The Architecture of Language Discretisation

This comprehensive analysis investigates the critical role of tokenisation—the conversion of continuous text into discrete numerical representations—within the architecture of large language models (LLMs). It argues that this process, far from being a simple preprocessing step, fundamentally dictates a model's computational efficiency, morphological understanding, and inherent linguistic biases. The presentation begins by tracing the historical evolution from semantically rich but vocabulary-heavy word-level tokenisation to computationally expensive character-level methods, establishing the context for the rise of subword algorithms like Byte-Pair Encoding (BPE). Through a controlled experiment tokenising a literary corpus, the analysis reveals counterintuitive results where a naive whitespace-based tokeniser achieves superior compression to a sophisticated GPT-2 BPE model, exposing architectural flaws in how BPE handles whitespace and fragments text. This leads to a deeper examination of the tangible consequences of tokenisation, including cognitive blind spots in models (such as the inability to count characters in a word), degraded arithmetic reasoning, and a significant "multilingual token tax" that financially and computationally disadvantages non-English users. Critically, the presentation debunks the long-held assumption that maximal text compression yields superior model performance, highlighting research that shows overly optimised tokenisers can underperform by violating natural linguistic structures.

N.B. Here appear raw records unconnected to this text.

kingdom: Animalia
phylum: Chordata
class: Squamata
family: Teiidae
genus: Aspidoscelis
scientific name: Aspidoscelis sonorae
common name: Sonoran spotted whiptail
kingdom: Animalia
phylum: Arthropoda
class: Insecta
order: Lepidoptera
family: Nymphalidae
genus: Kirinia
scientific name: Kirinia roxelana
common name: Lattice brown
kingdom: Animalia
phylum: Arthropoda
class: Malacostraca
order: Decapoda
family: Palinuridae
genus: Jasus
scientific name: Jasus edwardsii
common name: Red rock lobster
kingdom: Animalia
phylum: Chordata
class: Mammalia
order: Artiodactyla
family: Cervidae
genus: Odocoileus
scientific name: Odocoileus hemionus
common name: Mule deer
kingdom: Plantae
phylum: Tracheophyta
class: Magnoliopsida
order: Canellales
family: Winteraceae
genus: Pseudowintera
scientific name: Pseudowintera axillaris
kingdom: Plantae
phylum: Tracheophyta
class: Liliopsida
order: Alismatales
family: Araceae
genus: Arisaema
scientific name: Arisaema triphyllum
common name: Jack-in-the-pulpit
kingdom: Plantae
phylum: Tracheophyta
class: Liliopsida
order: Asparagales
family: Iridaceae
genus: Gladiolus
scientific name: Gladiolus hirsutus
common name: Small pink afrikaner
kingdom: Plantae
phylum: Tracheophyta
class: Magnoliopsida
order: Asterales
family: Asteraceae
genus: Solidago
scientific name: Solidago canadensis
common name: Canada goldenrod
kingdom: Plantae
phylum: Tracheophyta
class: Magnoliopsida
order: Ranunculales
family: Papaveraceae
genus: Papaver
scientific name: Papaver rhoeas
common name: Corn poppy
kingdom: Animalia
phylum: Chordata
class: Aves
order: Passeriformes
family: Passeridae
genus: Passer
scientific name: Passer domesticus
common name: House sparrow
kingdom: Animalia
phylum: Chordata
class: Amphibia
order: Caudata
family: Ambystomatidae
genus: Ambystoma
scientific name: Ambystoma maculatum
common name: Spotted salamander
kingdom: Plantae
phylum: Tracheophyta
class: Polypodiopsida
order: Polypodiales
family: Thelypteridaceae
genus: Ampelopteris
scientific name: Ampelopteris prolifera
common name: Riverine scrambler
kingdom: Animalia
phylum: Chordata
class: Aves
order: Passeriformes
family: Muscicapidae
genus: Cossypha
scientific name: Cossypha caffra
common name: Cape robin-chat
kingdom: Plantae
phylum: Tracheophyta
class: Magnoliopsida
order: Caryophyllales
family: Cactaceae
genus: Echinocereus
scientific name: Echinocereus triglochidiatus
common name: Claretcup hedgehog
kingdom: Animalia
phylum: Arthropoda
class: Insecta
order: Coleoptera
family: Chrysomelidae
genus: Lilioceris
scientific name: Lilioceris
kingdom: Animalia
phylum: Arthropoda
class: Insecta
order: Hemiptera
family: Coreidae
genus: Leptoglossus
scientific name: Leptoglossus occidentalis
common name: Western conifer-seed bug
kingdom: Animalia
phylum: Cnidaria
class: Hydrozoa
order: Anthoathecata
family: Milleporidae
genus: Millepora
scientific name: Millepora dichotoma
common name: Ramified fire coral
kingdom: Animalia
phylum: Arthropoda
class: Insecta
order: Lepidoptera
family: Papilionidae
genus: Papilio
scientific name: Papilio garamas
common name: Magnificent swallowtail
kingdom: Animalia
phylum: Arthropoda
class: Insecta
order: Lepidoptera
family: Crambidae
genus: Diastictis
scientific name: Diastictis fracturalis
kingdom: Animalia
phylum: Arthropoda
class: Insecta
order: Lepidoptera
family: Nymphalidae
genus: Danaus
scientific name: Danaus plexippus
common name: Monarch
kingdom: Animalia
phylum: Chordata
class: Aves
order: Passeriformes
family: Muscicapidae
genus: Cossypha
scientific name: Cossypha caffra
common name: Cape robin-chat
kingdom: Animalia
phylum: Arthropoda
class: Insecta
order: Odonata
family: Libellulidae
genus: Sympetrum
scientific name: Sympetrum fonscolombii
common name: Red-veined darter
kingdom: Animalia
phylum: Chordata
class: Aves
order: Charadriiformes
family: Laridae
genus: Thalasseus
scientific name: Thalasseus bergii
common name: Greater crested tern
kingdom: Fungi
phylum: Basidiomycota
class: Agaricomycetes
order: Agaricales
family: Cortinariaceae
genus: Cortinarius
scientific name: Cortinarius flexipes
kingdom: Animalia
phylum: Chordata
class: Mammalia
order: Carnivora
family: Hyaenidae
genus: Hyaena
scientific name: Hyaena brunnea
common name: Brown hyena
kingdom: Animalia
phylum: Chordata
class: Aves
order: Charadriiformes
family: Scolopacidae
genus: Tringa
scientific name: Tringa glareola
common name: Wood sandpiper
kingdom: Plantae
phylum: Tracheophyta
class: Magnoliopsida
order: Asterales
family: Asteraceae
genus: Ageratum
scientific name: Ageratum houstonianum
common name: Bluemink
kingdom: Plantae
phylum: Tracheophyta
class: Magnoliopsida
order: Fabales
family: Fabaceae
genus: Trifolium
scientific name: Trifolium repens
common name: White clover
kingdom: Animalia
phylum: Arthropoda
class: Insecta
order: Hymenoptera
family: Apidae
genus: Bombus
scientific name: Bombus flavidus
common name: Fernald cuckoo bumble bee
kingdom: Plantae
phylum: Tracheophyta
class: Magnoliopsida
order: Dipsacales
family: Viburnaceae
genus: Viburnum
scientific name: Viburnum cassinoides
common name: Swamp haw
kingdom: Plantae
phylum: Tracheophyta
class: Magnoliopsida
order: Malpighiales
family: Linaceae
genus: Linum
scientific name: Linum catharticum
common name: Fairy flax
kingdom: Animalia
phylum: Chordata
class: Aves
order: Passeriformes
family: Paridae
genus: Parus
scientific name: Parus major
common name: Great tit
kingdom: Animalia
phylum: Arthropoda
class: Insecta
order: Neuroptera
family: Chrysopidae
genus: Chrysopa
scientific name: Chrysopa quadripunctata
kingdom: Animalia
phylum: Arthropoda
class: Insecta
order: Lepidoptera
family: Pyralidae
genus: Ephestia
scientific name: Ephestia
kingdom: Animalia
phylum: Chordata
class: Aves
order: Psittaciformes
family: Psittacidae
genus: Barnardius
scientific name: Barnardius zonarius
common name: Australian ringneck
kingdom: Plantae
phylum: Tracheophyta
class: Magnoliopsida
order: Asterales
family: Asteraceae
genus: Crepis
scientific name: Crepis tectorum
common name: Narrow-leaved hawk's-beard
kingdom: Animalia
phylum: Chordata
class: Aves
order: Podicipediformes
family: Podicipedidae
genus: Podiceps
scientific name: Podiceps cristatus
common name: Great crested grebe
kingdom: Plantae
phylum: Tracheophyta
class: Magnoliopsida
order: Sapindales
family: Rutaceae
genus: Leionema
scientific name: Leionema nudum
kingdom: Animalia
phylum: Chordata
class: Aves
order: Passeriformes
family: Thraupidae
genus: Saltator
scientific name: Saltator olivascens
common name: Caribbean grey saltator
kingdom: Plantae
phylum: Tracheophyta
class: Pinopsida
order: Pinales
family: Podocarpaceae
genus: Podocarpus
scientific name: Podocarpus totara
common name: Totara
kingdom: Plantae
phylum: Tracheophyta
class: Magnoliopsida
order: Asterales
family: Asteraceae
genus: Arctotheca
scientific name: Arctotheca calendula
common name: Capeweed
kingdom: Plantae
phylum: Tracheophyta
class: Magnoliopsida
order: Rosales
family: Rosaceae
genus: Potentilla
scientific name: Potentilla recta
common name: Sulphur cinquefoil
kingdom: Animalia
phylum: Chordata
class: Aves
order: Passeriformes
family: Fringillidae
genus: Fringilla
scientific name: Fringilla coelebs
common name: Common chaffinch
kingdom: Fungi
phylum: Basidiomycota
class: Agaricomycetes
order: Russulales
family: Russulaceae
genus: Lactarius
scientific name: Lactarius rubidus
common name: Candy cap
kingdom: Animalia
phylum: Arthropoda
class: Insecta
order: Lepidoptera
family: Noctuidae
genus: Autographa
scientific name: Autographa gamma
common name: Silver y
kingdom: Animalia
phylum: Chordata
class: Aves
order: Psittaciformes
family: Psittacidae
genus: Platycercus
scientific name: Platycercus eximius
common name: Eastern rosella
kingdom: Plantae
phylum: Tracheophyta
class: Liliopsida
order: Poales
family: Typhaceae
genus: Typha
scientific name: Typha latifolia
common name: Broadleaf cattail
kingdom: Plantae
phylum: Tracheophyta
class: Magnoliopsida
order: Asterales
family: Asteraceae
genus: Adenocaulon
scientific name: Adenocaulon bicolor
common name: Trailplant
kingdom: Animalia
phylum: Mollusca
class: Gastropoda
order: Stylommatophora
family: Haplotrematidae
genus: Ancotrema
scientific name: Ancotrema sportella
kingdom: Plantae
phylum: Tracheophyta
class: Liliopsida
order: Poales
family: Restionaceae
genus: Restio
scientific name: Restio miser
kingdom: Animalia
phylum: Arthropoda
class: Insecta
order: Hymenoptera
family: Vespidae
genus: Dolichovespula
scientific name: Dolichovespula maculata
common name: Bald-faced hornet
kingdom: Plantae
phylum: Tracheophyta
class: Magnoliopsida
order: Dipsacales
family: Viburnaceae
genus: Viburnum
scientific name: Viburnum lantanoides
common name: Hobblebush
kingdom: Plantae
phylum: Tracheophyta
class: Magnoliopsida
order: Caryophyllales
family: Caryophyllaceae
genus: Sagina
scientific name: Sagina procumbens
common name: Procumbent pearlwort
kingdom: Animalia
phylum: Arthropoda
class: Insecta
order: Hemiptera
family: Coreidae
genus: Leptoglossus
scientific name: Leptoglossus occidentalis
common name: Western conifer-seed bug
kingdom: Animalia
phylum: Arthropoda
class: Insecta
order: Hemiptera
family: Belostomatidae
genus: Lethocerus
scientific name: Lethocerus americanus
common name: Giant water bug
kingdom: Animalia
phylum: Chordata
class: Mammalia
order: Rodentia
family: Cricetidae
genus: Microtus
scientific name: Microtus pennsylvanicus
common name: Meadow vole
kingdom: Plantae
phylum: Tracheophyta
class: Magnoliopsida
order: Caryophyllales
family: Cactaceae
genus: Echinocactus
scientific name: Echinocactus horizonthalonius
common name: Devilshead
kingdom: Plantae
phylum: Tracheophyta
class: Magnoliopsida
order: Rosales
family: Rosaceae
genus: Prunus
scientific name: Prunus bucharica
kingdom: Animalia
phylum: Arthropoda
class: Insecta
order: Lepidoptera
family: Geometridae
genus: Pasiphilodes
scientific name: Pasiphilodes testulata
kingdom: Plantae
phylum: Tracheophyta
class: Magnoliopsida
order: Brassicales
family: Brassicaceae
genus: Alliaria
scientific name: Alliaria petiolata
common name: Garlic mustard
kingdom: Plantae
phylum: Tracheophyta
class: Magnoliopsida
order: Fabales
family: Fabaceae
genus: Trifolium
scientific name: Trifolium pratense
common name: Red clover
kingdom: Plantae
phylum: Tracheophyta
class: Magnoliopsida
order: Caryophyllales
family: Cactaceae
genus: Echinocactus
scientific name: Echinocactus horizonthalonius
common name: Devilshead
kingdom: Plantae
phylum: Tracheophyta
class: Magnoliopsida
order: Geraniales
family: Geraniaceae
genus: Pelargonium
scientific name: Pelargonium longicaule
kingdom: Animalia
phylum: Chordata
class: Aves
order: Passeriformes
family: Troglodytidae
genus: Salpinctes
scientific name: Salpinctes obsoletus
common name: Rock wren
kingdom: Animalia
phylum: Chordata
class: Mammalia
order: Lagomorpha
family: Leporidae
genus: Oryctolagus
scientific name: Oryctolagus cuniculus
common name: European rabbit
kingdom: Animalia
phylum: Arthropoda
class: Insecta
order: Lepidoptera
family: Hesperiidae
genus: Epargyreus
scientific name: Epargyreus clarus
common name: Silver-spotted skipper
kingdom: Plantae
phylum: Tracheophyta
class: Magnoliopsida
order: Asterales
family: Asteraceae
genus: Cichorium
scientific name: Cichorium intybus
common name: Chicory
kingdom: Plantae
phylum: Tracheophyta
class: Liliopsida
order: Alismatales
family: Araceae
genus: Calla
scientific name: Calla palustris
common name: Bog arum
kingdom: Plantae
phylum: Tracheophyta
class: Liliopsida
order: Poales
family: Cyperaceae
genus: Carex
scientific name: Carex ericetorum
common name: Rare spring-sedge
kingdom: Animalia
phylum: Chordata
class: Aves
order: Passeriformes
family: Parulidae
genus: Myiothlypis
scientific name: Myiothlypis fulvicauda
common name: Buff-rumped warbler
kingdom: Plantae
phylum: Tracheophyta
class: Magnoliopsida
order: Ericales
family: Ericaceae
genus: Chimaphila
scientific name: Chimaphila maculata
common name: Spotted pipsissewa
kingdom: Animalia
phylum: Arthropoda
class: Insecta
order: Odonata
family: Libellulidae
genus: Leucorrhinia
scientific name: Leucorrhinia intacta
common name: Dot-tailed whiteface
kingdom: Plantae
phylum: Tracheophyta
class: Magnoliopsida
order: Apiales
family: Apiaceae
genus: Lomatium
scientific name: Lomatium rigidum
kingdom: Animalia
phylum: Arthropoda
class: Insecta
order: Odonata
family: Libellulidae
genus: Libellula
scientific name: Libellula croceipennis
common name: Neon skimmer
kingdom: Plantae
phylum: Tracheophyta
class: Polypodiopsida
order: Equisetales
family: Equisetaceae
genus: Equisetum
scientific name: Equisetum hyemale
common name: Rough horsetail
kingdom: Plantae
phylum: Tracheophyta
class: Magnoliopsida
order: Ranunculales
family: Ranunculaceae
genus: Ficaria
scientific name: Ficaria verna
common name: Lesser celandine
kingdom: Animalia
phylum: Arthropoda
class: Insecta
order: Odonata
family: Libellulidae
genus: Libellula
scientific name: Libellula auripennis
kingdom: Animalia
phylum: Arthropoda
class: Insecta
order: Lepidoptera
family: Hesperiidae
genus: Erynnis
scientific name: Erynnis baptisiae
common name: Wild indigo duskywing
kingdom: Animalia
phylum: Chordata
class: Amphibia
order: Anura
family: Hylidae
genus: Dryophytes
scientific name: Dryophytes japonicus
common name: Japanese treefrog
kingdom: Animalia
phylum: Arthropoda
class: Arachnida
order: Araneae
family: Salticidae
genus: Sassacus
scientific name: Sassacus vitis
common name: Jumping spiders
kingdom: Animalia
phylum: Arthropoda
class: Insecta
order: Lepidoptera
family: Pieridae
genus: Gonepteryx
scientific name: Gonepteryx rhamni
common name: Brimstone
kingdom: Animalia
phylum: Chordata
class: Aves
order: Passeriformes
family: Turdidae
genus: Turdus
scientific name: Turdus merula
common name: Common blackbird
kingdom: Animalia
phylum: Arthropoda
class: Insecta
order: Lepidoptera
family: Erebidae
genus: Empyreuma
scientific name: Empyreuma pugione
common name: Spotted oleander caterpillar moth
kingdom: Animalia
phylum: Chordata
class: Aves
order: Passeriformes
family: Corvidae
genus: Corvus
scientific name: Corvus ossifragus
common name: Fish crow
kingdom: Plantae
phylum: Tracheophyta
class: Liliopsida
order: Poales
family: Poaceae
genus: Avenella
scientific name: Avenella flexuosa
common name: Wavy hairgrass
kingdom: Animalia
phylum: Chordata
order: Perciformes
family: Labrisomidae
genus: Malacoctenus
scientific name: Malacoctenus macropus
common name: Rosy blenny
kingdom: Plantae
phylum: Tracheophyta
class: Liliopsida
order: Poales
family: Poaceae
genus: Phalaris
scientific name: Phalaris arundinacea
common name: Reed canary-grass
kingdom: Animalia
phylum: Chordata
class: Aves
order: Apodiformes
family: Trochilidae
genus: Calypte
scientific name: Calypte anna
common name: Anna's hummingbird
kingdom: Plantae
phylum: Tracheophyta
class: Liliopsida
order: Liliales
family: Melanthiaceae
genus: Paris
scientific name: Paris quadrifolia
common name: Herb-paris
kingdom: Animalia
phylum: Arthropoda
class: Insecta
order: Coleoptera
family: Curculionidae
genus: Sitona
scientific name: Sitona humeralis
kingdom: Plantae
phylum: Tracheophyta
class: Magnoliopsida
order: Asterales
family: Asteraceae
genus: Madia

In response to these limitations, the analysis explores the architectural frontier, detailing promising solutions such as SuperBPE, which captures multi-word expressions by bridging spaces, and the more radical Byte-Level Transformer (BLT) paradigm, which aims to eliminate tokenisation entirely by processing raw byte streams. The work concludes that the future of the field lies in moving beyond the rigid constraints of static subword vocabularies toward more flexible, equitable, and architecturally native systems that better reflect the fluid reality of human language.